Limitations and Areas of Further Research

A central limitation of this work is the lack of available racially disaggregated data on topics central to the Sustainable Development Goals, and human flourishing more broadly (see above). Data is also limited by the number of racial groups reported in some topics (see Figure 1), and the specificity of those groups. While particular estimates may vary with methodological choices and data selection, it is clear that the overarching finding of widespread racial inequality is supported by the available data. Though broad measurement and analysis are better than none at all, improved data collection and reporting is vital.

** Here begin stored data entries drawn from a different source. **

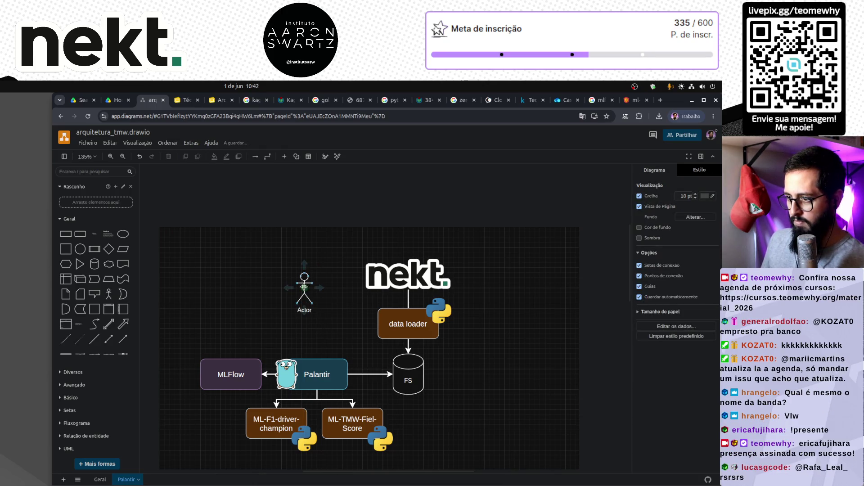
mouse_move(304, 311)
double_click(303, 284)
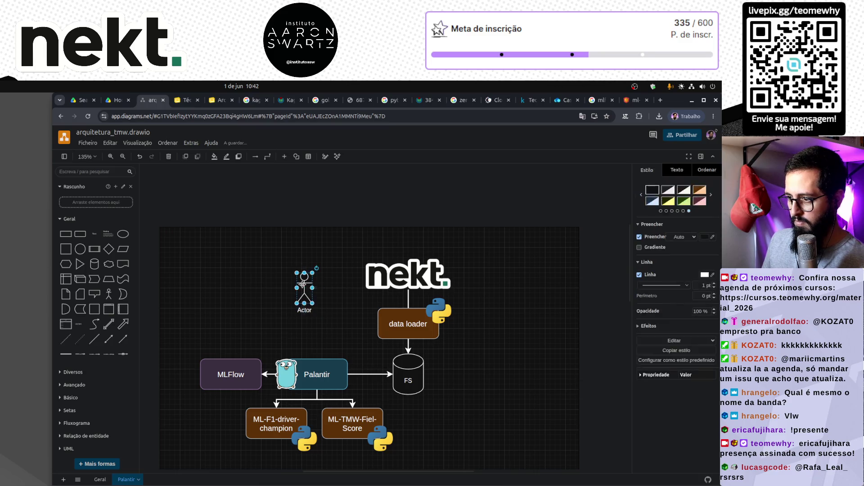
click(258, 301)
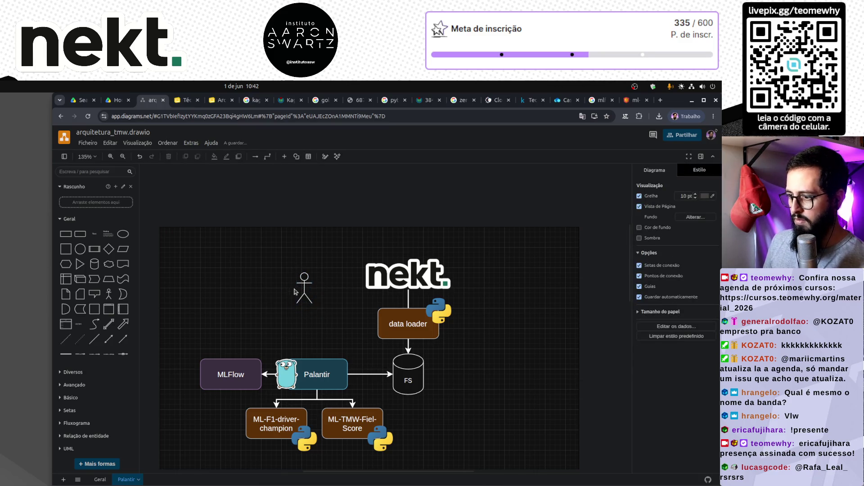
Step: Reposition and resize the stick figures
click(304, 285)
mouse_move(304, 286)
mouse_down()
mouse_move(238, 285)
mouse_move(304, 288)
mouse_move(281, 260)
mouse_move(275, 262)
mouse_move(330, 309)
mouse_move(315, 274)
mouse_move(314, 292)
mouse_up()
drag(202, 239, 340, 335)
mouse_move(316, 286)
mouse_down()
mouse_move(306, 281)
mouse_move(322, 304)
mouse_up()
key(ctrl+z)
drag(207, 320, 321, 231)
drag(314, 298, 318, 303)
click(206, 313)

While this work provides a starting point and overview, more nuanced investigation and research is needed. Both the generalization, and the lack of standardization, of racial categories across data sources collapses important differences within and across racial groups. Further, while this work focuses on racial differences, important intersections of identity like gender, ability, religion, class, and sexuality play a role in further explaining inequality. Those are not included here and are important areas for future work. Other areas for further exploration include the use of longitudinal data to understand how these inequalities are changing over time. Finally, as the Leave No One Behind Agenda continues to be analyzed in the US context, it is essential that further research is done in collaboration and following the leadership of the communities least served. History is full of examples of how data has been used to surveil, not empower, the least served communities. Following the leadership of these communities is one of the best ways to ensure that improving collection and analysis of racialized data is done in a way that serves and respects their sovereignty and agency.